Iron status on a plant-based diet is eminently manageable with knowledge and intention. The strategic combination of iron-rich legumes and seeds with vitamin C-rich foods at the same meal, the reduction of key inhibitors around iron-rich eating occasions, and the use of preparation methods that reduce phytates provides a practical framework for optimising absorption. Regular blood monitoring — including serum ferritin — allows early identification of declining stores before anaemia develops. Nutritional needs are individual. Consult with a healthcare provider before making significant dietary changes.

Frequently Asked Questions

How much vitamin C do I need with iron-rich foods?
Even 25mg of vitamin C (roughly half a small orange) doubles non-haem iron absorption. 75–100mg (one medium orange, half a red bell pepper, or a squeeze of lemon over a meal) can increase absorption 3–6 fold. Aim for a vitamin C source at every iron-rich meal.

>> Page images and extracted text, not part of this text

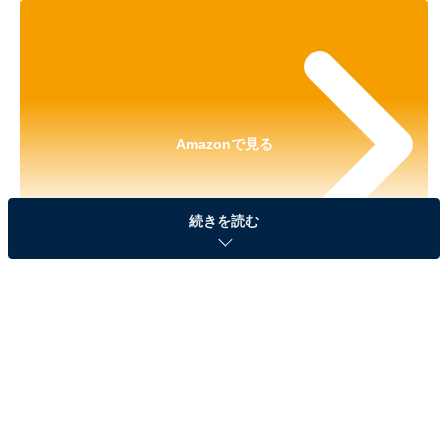
Amazonで見る
続きを読む
※本記事で紹介している商品の購入やサービスの利用により、売上の一部が
オールアバウトに還元されることがあります。
「トイ・ストーリー５ もふもふポーシェット」が
見逃せない！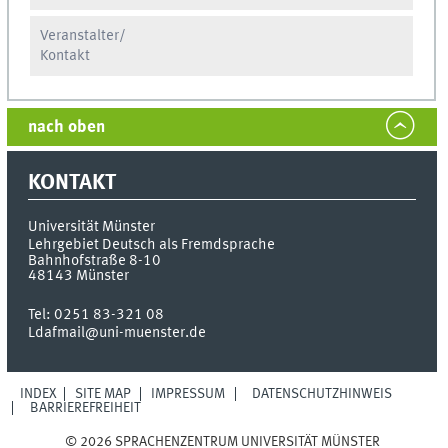
Veranstalter/
Kontakt
nach oben
KONTAKT
Universität Münster
Lehrgebiet Deutsch als Fremdsprache
Bahnhofstraße 8-10
48143
Münster
Tel:
0251 83-321 08
Ldafmail@uni-muenster.de
INDEX
SITE MAP
IMPRESSUM
DATENSCHUTZHINWEIS
BARRIEREFREIHEIT
© 2026 SPRACHENZENTRUM UNIVERSITÄT MÜNSTER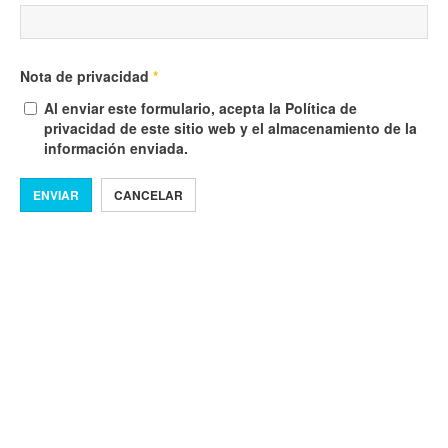
Nota de privacidad
*
Al enviar este formulario, acepta la Política de
privacidad de este sitio web y el almacenamiento de la
información enviada.
ENVIAR
CANCELAR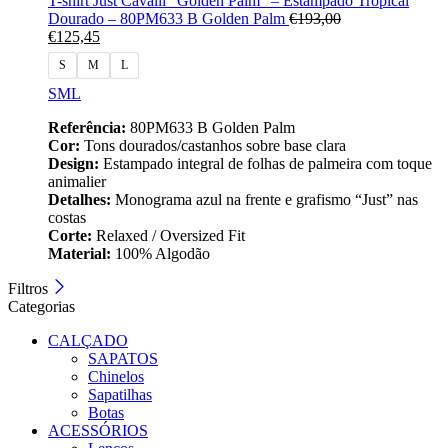
T-shirt Just Cavalli “Golden Palm” – Estampado Tropical
Dourado – 80PM633 B Golden Palm
€
193,00
€
125,45
S
M
L
S
M
L
Referência:
80PM633 B Golden Palm
Cor:
Tons dourados/castanhos sobre base clara
Design:
Estampado integral de folhas de palmeira com toque
animalier
Detalhes:
Monograma azul na frente e grafismo “Just” nas
costas
Corte:
Relaxed / Oversized Fit
Material:
100% Algodão
Filtros
Categorias
CALÇADO
SAPATOS
Chinelos
Sapatilhas
Botas
ACESSÓRIOS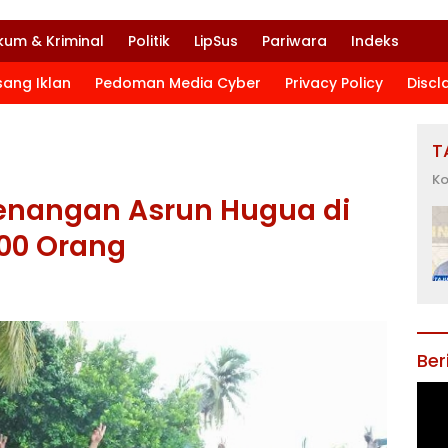
kum & Kriminal
Politik
LipSus
Pariwara
Indeks
sang Iklan
Pedoman Media Cyber
Privacy Policy
Discl
T
Ko
enangan Asrun Hugua di
600 Orang
Ber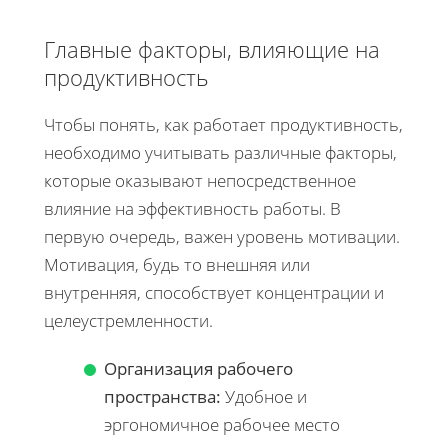
Главные факторы, влияющие на
продуктивность
Чтобы понять, как работает продуктивность,
необходимо учитывать различные факторы,
которые оказывают непосредственное
влияние на эффективность работы. В
первую очередь, важен уровень мотивации.
Мотивация, будь то внешняя или
внутренняя, способствует концентрации и
целеустремленности.
Организация рабочего
пространства:
Удобное и
эргономичное рабочее место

Is spinach a good iron source on a plant-based diet?
Spinach contains iron (2.7mg per 100g raw) but is very high in oxalic acid, which binds iron and reduces absorption. It is not an efficient iron source. Lentils, chickpeas, pumpkin seeds, and fortified foods are more reliable.
Should I take an iron supplement if I'm vegan?
Not automatically — get your ferritin tested first. Many plant-based eaters maintain adequate iron status through diet. Supplementation is recommended if ferritin is low (below 30 µg/L) or if haemoglobin is below normal. Work with your GP to determine appropriate dosing.
Does cooking in cast iron actually add iron to food?
Yes, modestly. Acidic foods (tomato sauce, lemon juice) cooked in cast iron can absorb meaningful amounts of iron. One study found that spaghetti sauce cooked in cast iron increased iron content from 0.6mg to 5.7mg per 100g. It is a useful but supplementary strategy.